The Oregon Trail

Maumee and Perrysburg

South of Toledo along the Maumee River, a pair of towns preserve important parts of western Ohio’s early history. On the west bank of the river, Maumee (pop. 13,874, pronounced “MAH-mee”) was founded in 1817 at the western edge of settled territory and holds remnants of the Miami and Erie Canal.

Across the river, Perrysburg (pop. 21,592) is a pretty little town of white colonial-style houses, with a nice waterfront park and a short strip of restaurants and bars running east along Louisiana Street. A mile upstream from town, Fort Meigs (419/874-4121 or 800/283-8916, Wed.-Sun. summer, $8) is a full-scale reconstruction of the wooden fortress that played a key role in defending the frontier against British and Native American attacks during the War of 1812.

Fremont

In Fremont (pop. 16,309), where indigenous Wyandot people established a village along the main trail between Pittsburgh and Detroit in the 1700s, the main attraction is the Rutherford B. Hayes Presidential Center (Spiegel Grove., 419/332-2081, Tues.-Sun. Jan.-Mar., $13), southwest of US-20, which encompasses the 25-acre estate of Civil War general and former U.S. president Rutherford B. Hayes, who lived here 1873-1893 and served as president 1877-1881. The nation’s first presidential library, the Hayes center includes the rather plain redbrick family house and a large museum displaying his public and private papers, sundry mementos, and his daughter Fanny’s dollhouse collection. Hayes is buried on a wooded knoll on the grounds, alongside his wife and their favorite horses.

Clyde

Eight miles east of Fremont, the town of Clyde (pop. 6,221) is a perfect little place, still the typical farm town that the New Deal-era WPA Guide to Ohio said might well have served as a model for one of Thomas Hart Benton’s murals of rural America: “Old Indian paths and sand ridges are now angular streets; cheek by jowl with an odd assortment of business houses is the railroad cutting across Main Street, gyved with station, elevator, and spur track; around the decorous houses are gardens, flowerbeds, and shrubbery tended by friendly and loquacious folk.”

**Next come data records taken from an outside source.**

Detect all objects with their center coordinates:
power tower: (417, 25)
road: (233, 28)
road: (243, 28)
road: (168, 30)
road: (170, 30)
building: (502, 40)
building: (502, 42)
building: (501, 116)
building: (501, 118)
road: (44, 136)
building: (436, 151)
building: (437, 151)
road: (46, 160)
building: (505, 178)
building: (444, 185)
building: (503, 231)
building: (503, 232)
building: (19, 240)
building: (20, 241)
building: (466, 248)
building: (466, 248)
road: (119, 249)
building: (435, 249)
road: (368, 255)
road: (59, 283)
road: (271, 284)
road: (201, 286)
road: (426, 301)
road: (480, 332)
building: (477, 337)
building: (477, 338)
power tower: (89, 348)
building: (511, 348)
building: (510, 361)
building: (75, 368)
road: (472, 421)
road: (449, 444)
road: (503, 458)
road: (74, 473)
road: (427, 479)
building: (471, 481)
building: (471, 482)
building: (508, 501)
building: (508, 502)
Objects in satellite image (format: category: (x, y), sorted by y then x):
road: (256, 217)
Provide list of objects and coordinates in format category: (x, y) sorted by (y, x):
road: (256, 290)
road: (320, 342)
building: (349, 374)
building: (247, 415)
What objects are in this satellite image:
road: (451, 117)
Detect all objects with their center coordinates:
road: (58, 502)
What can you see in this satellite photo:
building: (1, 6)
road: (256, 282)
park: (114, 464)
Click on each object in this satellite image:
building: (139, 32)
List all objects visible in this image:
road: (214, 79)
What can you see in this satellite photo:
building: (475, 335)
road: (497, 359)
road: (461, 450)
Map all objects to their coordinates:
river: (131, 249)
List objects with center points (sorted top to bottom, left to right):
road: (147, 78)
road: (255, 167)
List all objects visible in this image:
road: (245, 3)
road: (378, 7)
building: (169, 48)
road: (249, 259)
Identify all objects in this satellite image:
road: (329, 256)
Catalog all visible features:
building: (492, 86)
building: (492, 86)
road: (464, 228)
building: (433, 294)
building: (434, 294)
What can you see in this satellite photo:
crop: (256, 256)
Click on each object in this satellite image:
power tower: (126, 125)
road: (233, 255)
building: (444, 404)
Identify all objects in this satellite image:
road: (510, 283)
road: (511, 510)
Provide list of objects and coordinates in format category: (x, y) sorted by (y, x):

Clyde’s brick-paved streets are still quiet, lined by mature trees and most of the same houses as when writer Sherwood Anderson, who was born in southern Ohio in 1876, grew up here in the 1880s and 1890s. Because the people of Clyde took offense at Anderson’s sharply drawn and only slightly disguised portraits of them in his groundbreaking book, Winesburg, Ohio—which was published in 1919, 20 years after Anderson left Clyde for Chicago—the town doesn’t celebrate him in any obvious way. The only real sign of Anderson is in the local library (222 W. Buckeye St., 419/547-7174, Mon.-Sat.), a block west of the town center, where visitors can examine a collection of his books and a short documentary video of his life and times. The library is also the best place to pick up the pamphlet that points out Anderson’s home and the sites of many scenes from Winesburg.